Upcoming zine workshop helps to promote social justice at Washburn

A handmade tale: Zines come in a variety of sizes and topics, as evidenced by this small collection found in the Colorado College Tutt Library.

Charles Rankin

Achieving social justice might seem like a daunting task, but one faculty member at Washburn is hoping to help students take a step in the right direction by creating something real and tangible.

Dennis Etzel, English lecturer, is leading a zine workshop 5:30 p.m. to 7:30 p.m., Feb. 22 in the Art Lab at the Mulvane Art Museum.

Students who attend will have the opportunity to begin work on their own zine, and to give voice to a social justice cause they care about.

According to Etzel, “zine” is a slang term for a homemade magazine. He said that this is a beneficial format to use to help pursue social justice.

“They are an inexpensive way to get one’s message out,” Etzel said. “It’s quite a trend now.”

Etzel’s inspiration was a similar project at the University of Central Arkansas and he is using the same template. The project’s website gives a broad example of what a zine can be.

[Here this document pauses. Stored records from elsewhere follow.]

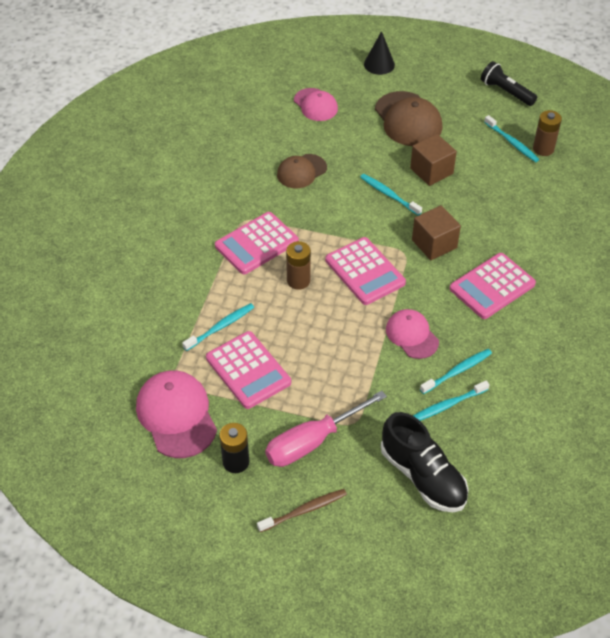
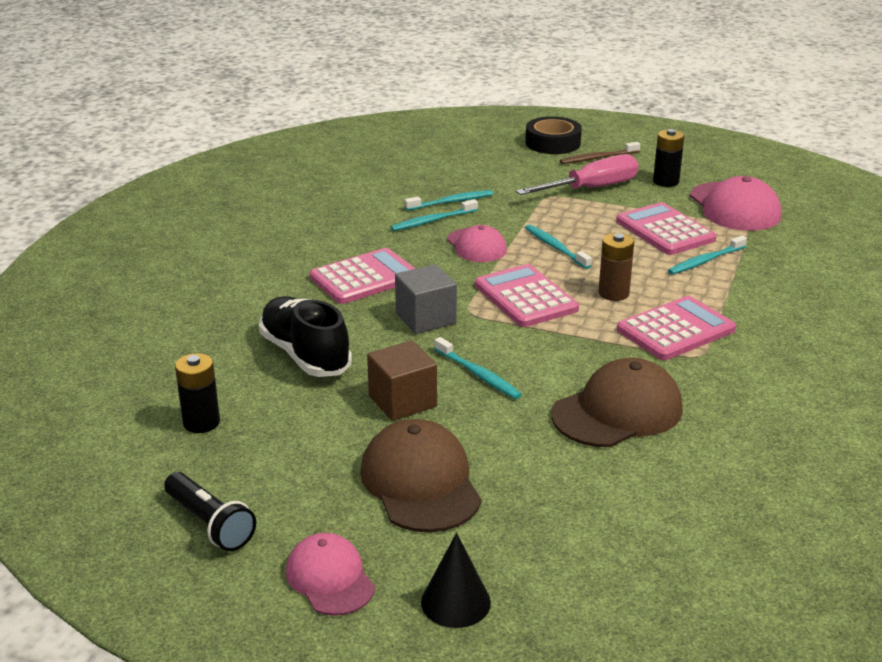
camera: 175 degrees left, 20 degrees down
(301, 171) = (617, 411): brown cap -> brown cap, size x1.58
(315, 105) = (597, 520): pink cap -> pink cap (330, 578)
(355, 546) = (552, 143): none -> black tape
(423, 476) = (486, 168): black shoe -> black shoe (305, 355)
(434, 244) = (425, 318): brown cube -> grey cube
(512, 143) = (249, 434): turquoise toothbrush -> turquoise toothbrush (555, 247)
(543, 149) = (201, 422): brown battery -> black battery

“Zines can be comics, stories, recipes, drawings, poetry, essays, interviews, diary entries, or anything else you can imagine,” the site says. “Zines are reproduced inexpensively (typically photocopied) and shared to help raise awareness to a cause or simply to shed light on important issues of the times.”

Etzel is hoping that everyone attending will be able to leave with a template for a zine, as well as other zines.

“In this case, it [will be] made with one sheet of paper making eight pages,” Etzel said.

This isn’t the first time Etzel has used literature and art to help with social justice causes and it is not planned to be his last. He serves as the faculty advisor for Hope Through Headphones, an organization that uses music to help promote mental health.

Later this semester, Etzel will be working with Jericho Hockett, assistant professor of psychology, to edit a book of poems speaking out against serial assault, which will be released in April.

Etzel is excited for the zine project and is hopeful it will be  beneficial to the community.

“I hope [they] can come to see a kind of DIY way to create a book that holds the power of a voice for social activism,” Etzel said.